In the loadings table, we outline the weights of the principal component in each input variable:
Examining the input variables (i.e. region price) loadings for the first component shows a uniform loading for all variables. This can be interpreted as the level-factor (a price that is locale-neutral).
For the second factor, the picture is a bit different:
- For all PADD regions in the east, the loading is negative.
- For PADD regions in the west, the loading is positive.
- Gulf coast’s loading is slightly negative.
- Midwest loading is slightly positive.
This factor’s loading can be viewed as proximity to (or availability of) refinery capacity or import ports (example: New York harbor). The second factor reflects the cost of transportation and tax of the fuel.
Note: The loadings of the input variables for the 1st component are very comparable, so, in effect, the second component (factor) is what drives the price differential between the different PADD regions.
3. Principal Components Values
Let’s examine the values of the first two principal components.
The two-time series exhibit some seasonality, although it is more apparent in the second factor. Furthermore, the first principal component exhibits a pattern close to crude oil prices.
NOTE: The lack of an exact match may be attributed to other costs incurred in the making of No. 2 Ultra Low Sulfur Diesel: labor, energy prices, raw material, etc. Furthermore, refineries build up an inventory of products (e.g. diesel) in anticipation of the seasonal demand peaks, so there may be a lag.
4. Adding WTI spot prices
As a last thought on the WTI spot price, we will include the WTI spot price in our input data set and re-examine the input loadings. Intuitively, adding an input variable for the raw material price (i.e. crude oil) with the finished product prices in the same data set will likely reveal another driver: cost of production.
Now, we’d need three drivers to account for 99.8% of the price variation.
IMPORTANT: The principal components of the new data set are not necessarily the same as the ones we computed earlier with only the diesel prices.
Let’s look at the input variable’s loadings in each principal component (i.e. driver):
- The loadings for the first component are similar to ones we calculated earlier with only the diesel prices. Note that the WTI loadings are slightly lower than their diesel counterparts. Again, we’ll designate this factor as the general price level (region neutral).

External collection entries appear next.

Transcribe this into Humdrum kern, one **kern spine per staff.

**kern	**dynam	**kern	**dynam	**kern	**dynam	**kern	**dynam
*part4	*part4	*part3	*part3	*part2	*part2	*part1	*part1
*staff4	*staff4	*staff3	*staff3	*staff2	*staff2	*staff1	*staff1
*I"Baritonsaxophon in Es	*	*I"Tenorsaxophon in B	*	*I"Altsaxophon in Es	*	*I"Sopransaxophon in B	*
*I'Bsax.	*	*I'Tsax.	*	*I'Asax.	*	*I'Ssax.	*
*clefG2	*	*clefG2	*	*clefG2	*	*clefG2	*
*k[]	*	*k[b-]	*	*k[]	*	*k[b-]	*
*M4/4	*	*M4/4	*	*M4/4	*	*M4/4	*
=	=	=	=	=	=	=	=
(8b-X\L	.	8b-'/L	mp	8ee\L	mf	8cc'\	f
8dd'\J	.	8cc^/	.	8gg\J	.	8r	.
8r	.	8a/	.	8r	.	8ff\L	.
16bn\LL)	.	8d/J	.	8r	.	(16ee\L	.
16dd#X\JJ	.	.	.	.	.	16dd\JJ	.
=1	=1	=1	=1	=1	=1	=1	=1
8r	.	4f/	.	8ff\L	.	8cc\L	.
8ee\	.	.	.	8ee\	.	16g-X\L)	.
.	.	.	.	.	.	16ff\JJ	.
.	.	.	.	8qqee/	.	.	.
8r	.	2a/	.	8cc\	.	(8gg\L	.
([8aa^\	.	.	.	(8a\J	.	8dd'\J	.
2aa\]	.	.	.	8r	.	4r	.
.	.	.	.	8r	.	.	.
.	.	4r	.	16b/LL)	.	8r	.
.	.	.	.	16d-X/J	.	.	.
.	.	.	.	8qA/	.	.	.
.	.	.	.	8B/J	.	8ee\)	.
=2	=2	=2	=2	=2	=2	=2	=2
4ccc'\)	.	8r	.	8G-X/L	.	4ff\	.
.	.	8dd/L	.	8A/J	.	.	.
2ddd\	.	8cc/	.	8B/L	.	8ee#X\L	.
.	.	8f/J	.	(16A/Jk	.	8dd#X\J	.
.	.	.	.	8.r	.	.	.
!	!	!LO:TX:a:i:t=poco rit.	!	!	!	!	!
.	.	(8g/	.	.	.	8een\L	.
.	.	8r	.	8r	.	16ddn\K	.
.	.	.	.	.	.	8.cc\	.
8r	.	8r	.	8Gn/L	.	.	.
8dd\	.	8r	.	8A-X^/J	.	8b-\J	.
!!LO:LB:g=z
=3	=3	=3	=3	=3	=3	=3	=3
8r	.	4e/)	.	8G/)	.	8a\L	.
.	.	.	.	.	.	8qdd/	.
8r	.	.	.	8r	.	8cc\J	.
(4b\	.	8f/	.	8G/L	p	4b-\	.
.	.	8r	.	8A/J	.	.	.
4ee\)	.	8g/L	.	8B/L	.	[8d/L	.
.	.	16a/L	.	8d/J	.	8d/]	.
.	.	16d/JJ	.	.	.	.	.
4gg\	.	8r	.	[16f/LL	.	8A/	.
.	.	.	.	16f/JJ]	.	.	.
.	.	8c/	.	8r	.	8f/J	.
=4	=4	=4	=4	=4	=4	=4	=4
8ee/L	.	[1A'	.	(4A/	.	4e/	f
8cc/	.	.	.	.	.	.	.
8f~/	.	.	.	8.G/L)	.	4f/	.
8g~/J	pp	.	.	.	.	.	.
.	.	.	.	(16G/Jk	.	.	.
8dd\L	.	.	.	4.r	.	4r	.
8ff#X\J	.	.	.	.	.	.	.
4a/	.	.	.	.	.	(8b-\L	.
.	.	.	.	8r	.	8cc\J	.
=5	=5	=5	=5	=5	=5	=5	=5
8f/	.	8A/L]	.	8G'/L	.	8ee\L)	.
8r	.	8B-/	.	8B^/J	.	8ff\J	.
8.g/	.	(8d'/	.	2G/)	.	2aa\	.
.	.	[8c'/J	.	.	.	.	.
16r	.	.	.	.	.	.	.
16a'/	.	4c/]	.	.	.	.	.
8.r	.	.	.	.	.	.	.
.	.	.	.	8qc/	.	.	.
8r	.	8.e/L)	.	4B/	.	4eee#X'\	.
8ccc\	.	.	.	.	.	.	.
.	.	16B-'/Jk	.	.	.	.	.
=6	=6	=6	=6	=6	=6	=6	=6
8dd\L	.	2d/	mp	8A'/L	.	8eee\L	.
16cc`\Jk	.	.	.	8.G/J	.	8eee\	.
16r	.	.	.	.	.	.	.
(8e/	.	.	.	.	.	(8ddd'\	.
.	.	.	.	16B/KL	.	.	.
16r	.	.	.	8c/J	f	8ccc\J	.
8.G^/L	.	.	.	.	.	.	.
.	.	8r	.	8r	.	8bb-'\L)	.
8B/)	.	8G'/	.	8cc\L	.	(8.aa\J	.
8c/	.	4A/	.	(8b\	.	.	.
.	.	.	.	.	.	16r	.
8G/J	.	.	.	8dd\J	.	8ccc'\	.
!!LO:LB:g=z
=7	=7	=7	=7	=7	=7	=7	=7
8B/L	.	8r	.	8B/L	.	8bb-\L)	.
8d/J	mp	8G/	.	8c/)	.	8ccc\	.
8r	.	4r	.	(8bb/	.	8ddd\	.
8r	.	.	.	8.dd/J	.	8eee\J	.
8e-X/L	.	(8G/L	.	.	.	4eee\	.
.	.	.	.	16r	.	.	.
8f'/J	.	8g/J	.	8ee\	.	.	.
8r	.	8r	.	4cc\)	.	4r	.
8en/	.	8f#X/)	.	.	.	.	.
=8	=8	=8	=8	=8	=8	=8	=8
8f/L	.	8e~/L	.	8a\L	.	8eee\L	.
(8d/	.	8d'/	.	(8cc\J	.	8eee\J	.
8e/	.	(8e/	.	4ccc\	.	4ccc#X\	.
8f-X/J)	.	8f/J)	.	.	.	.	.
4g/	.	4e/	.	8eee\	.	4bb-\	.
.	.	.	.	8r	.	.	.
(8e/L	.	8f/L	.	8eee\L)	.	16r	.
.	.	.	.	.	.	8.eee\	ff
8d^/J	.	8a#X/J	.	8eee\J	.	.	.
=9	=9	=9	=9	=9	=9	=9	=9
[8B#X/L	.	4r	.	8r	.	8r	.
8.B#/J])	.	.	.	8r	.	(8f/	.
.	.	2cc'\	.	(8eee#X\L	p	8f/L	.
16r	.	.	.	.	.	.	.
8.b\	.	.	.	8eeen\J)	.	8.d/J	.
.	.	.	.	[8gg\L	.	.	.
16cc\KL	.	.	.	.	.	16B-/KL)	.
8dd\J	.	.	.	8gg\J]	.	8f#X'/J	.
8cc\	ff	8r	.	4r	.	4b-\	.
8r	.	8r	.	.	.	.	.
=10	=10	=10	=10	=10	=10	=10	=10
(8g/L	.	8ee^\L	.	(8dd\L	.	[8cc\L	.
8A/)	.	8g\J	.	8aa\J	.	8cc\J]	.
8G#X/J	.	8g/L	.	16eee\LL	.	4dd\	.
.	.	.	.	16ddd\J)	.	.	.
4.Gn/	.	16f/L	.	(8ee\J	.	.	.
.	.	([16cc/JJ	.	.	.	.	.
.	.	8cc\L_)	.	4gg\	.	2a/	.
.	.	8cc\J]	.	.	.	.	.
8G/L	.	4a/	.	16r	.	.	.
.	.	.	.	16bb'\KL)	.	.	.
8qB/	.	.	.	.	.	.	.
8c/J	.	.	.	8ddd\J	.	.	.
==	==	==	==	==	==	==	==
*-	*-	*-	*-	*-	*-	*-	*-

- The loadings for the second factor are very different now, and the loading for WTI is negative (-%94.5) while all the rest are positive. We can designate this factor as the cost of cracking diesel of crude.
- The loading for the 3rd factor is very similar to the loading of the second component in the earlier data sets. Again, the loading varies based on the location (east vs. west). The WTI, Gulf Coast, and Midwest are almost neutral.
Let’s now plot the factor’s time series.
In general terms, the first and the third component are very similar to the first two components we calculated earlier (w/o WTI in the data set).
For the second component, we hypothesize this one as the proxy of the diesel cracking cost.
In this study, we examined a non-trivial application for PCA. We attempted to explain the price variation among different PADD regions by uncovering the driving forces behind the prices.
We mentioned earlier that refineries build up an inventory of products (e.g. diesel) in anticipation of the seasonal demand peaks, so there may be a lag. How do we capture this variable? Futures: we can include the future prices of diesel and crude oil.
Intuitively, futures prices reflect market anticipation of (1) future demand (2) future storage cost, and possibly a premium for supply scarcity. This application is intended to give you a sample of how to apply PCA and time series, as well as how to use or interpret the variables’ loadings in deriving a practical proxy for them.
In sum, PCA is a mathematical procedure that NumXL can help you execute. Making sense of and interpreting the results is where your expertise and intuition are indispensable.